The 2008 Venice Biennale Architectural Exhibition set out to answer this question . Or at least figure out what it means, exactly.

The Venice Biennale, considered the “world’s fair” of contemporary art, has been held biannually since 1895 – now presenting more than 800 artists from 77 countries. In the past 11 years, the event has also come to encompass the discipline of architecture.

This year’s exhibition turned to “architecture beyond building” to address issues that affect societies on all continents. Instead of buildings, it showed installations made by architects who responded to the challenge set by Aaron Betsky, the Director of the Netherlands Architecture Institute. Betsky states: “Architecture is not building.

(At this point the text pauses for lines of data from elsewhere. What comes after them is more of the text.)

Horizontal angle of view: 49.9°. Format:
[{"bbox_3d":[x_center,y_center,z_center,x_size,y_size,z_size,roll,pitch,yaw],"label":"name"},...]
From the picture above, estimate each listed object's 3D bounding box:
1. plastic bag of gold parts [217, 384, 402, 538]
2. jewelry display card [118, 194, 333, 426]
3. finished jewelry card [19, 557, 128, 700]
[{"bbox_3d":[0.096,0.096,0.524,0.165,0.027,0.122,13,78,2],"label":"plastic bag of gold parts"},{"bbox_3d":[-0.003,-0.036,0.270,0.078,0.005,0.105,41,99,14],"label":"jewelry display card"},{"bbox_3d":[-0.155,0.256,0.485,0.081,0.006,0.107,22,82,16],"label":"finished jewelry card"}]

Architecture must go beyond buildings because buildings are not enough. They are big and wasteful accumulations of natural resources that are difficult to adapt to the continually changing conditions of modern life.”

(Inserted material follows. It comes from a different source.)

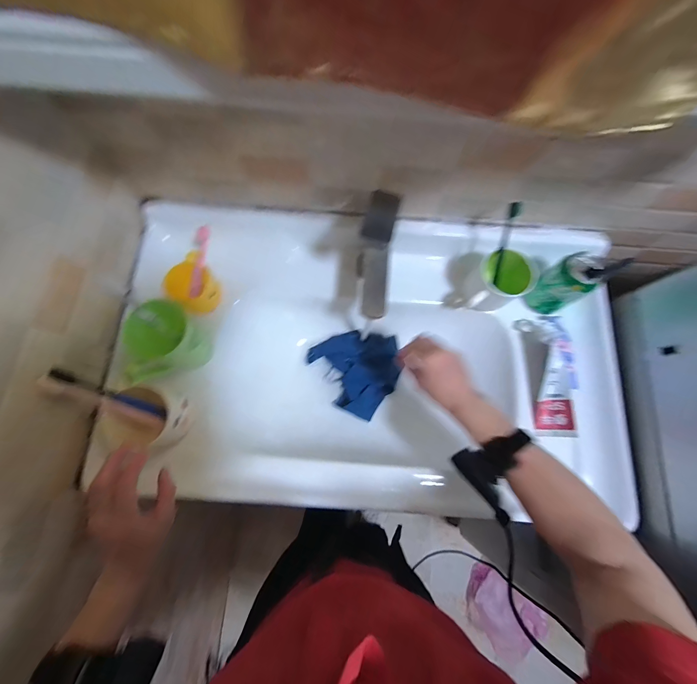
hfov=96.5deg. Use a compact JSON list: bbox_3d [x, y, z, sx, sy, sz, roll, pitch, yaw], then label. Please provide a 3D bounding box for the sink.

Yet he believes that architecture – on the other hand – is beautiful. It influences our most precious and luxurious of modern qualities: space and security. Experimentation in architecture can result in ephemeral construction, visions of new environments, or the framework of a better world.

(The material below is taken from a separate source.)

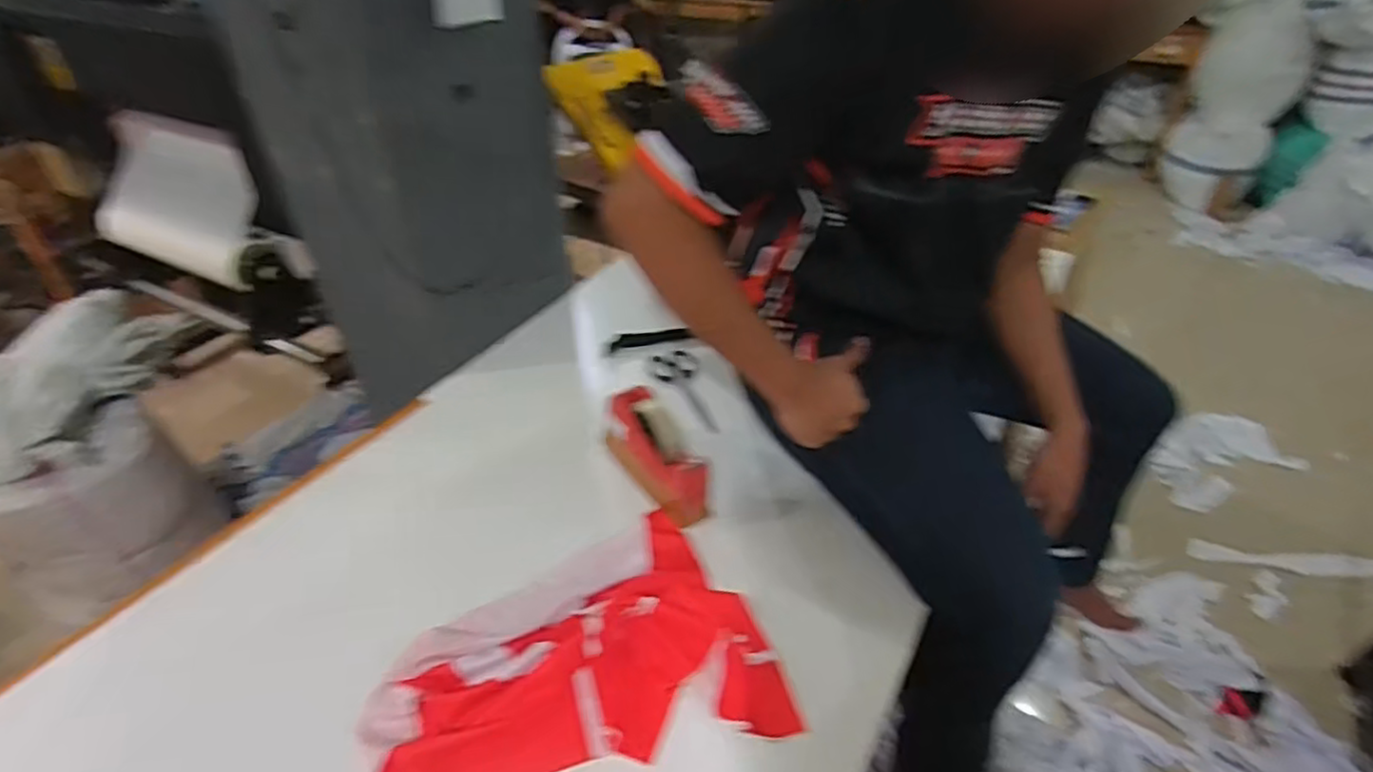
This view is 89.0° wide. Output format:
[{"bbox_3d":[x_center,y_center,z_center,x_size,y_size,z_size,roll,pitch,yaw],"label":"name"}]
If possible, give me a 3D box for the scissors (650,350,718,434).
[{"bbox_3d":[0.001,0.008,1.130,0.073,0.017,0.211,-13,39,-14],"label":"scissors"}]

To accomplish these lofty goals, this year’s exhibition created a Request for Proposals in which architects were asked to suggest how they might create an image, coherence, a character and a civic sense for a small town, entitled “Everyville”. Concepts had to be appropriate to its location and to its history, its site and its future. The proposals could be idiosyncratic, even utopian. The best entries evoked a real sense of this future community, and examined how new ways of thinking about communities could succeed where traditional civic planning had failed. Everyville is a product of the imagination, of memory, and of practical problem solving.

The official announcement of the Everyville online competition winners and the official awards ceremony of the 50 selected groups took place at the Teatro Piccolo in the Arsenale, Venice, on 11 September. Winning projects were creatively shown as part of ‘Out There. Architecture Beyond Building’. The 2008 Exhibition also featured theme-based,historical and multidisciplinary guided tours, and creative ateliers.